Gubernur Mahyeldi meminta mitigasi bencana dilakukan secara terencana dan berbasis keilmuan.
Instruksi ini menyusul serangkaian bencana banjir dan longsor yang melanda Sumbar.
“Keselamatan masyarakat adalah tanggung jawab utama pemerintah,” tegas Mahyeldi, Senin (15/12/2025).
Mahyeldi meminta bupati dan wali kota menugaskan tim teknis yang melibatkan ahli geologi, geoteknik, dan kebencanaan.
Tim ini bertugas memeriksa kestabilan lereng dan Daerah Aliran Sungai (DAS) di sekitar permukiman.
“Jangan sampai keterlambatan membaca tanda-tanda alam kembali memakan korban jiwa,” imbuhnya.
Jika hasil kajian menunjukkan ancaman serius, opsi relokasi harus dipertimbangkan secara bijak dan manusiawi.
“Lebih baik kita memindahkan lokasi rumah hari ini, daripada kehilangan nyawa di kemudian hari,” kata Mahyeldi.
Relokasi, lanjutnya, harus dilakukan melalui dialog dan empati.
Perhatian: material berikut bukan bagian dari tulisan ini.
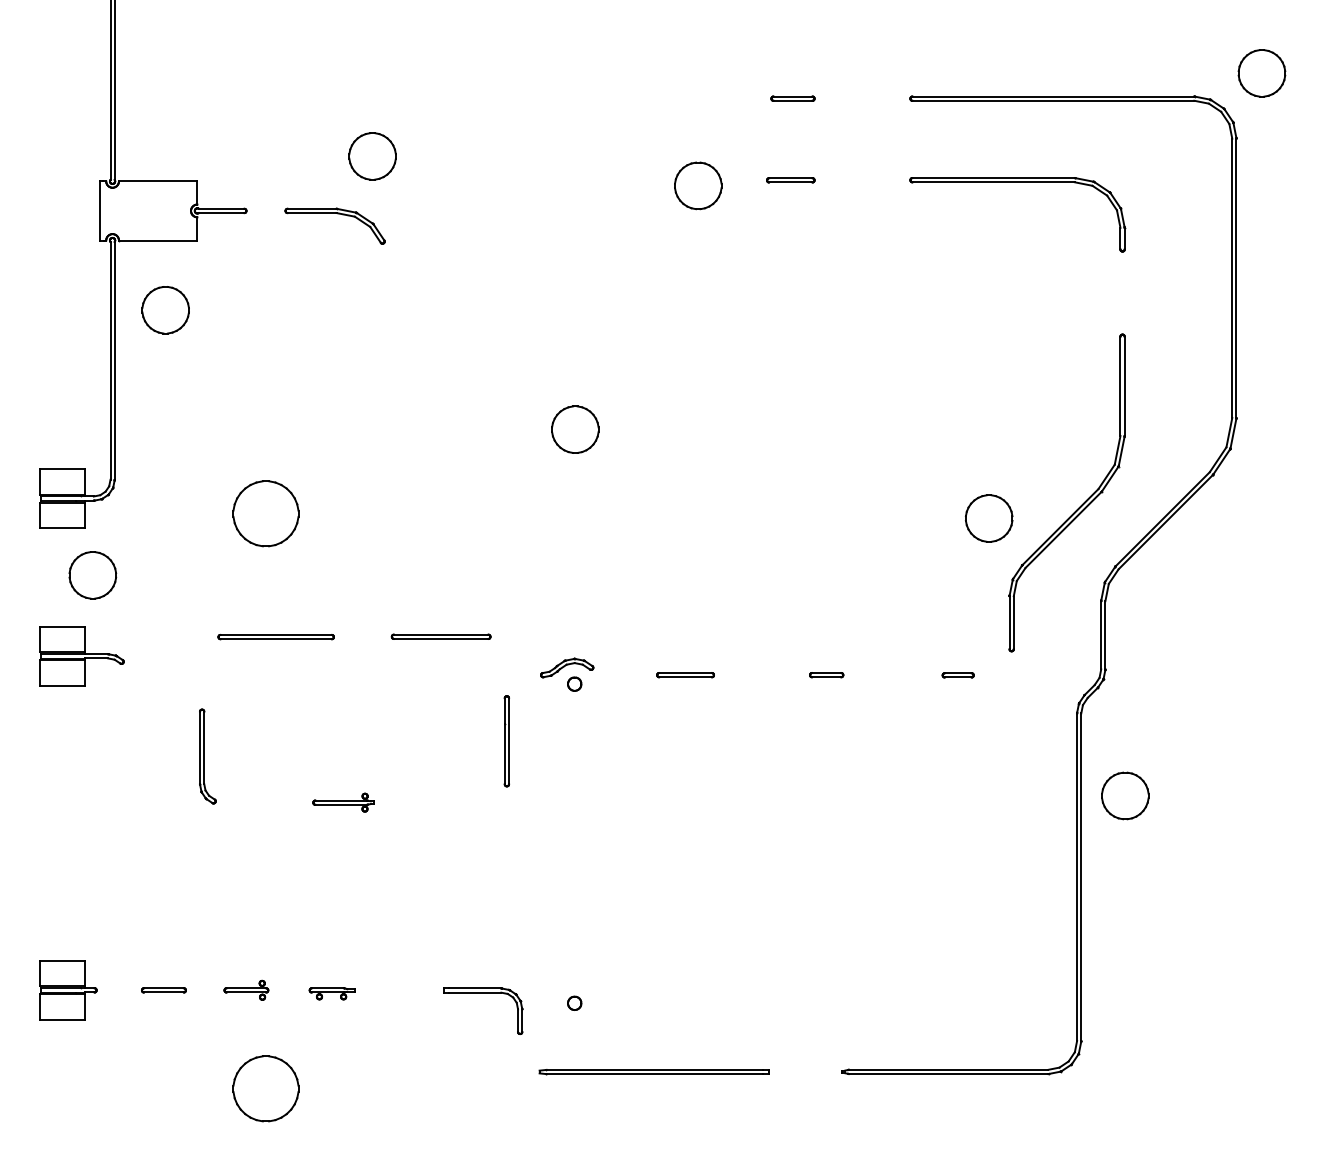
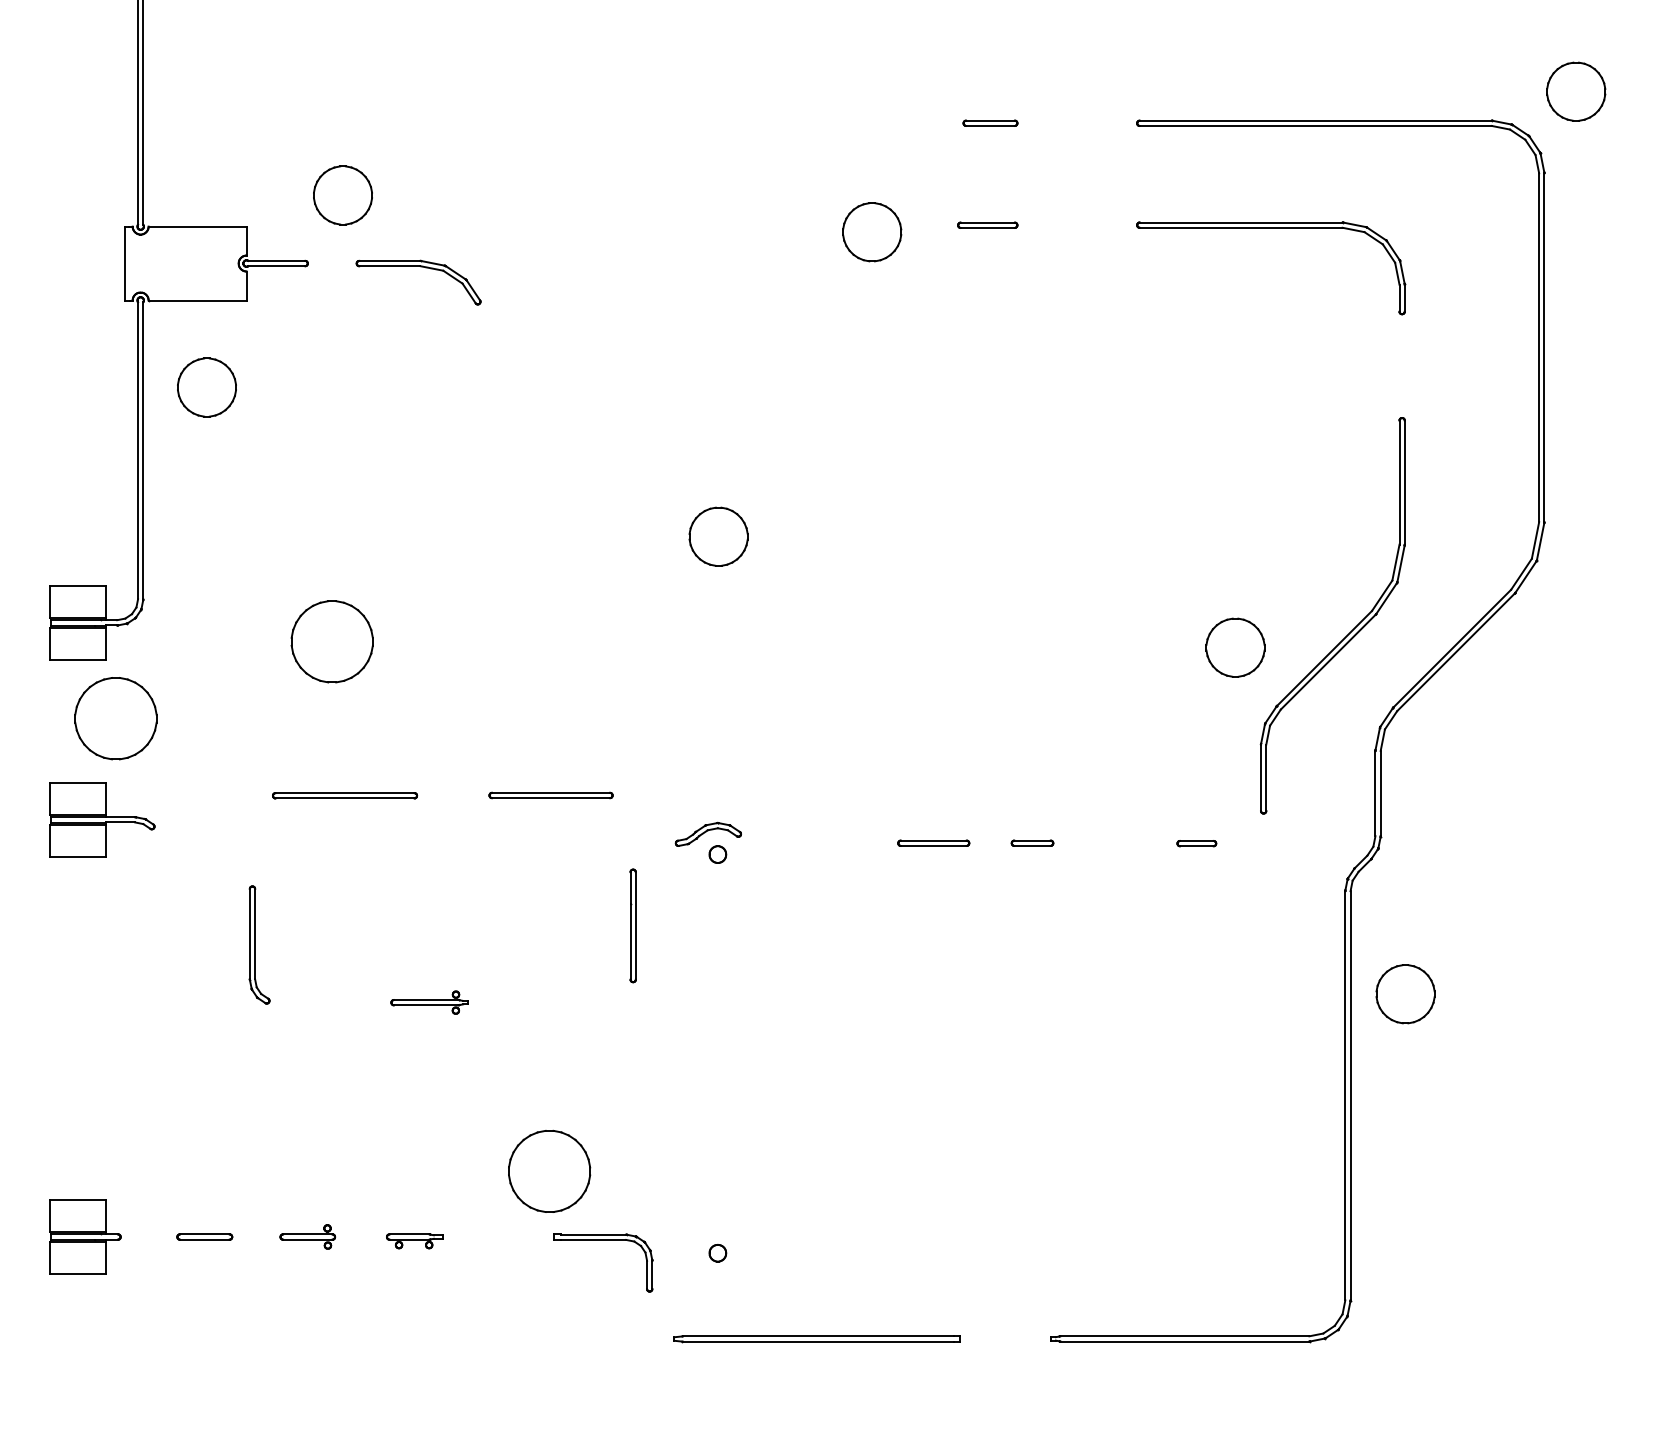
part: (372, 156) -> (342, 195), moved
part: (92, 575) -> (115, 718), size x1.4
part: (685, 675) -> (933, 843), moved
part: (265, 1088) -> (548, 1171), moved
Pemerintah akan memastikan warga memperoleh hunian layak, aman, serta akses terhadap pendidikan, layanan kesehatan, dan mata pencaharian.
Sementara itu, Wakil Gubernur Sumbar, Vasko Ruseimy, menekankan pentingnya akurasi data dalam penanganan pascabencana.
“Data yang baik adalah bentuk pelayanan kita kepada rakyat,” ujar Vasko.
Ia meminta pemerintah kabupaten/kota segera menyelesaikan pendataan, verifikasi, dan validasi kerusakan serta kerugian akibat banjir dan longsor secara cermat dan bertanggung jawab.
Data yang telah divalidasi akan menjadi dasar penyusunan Kajian Kebutuhan Pasca Bencana (Jitu Pasna) dan Dokumen Rencana Rehabilitasi dan Rekonstruksi Pasca Bencana (R3P).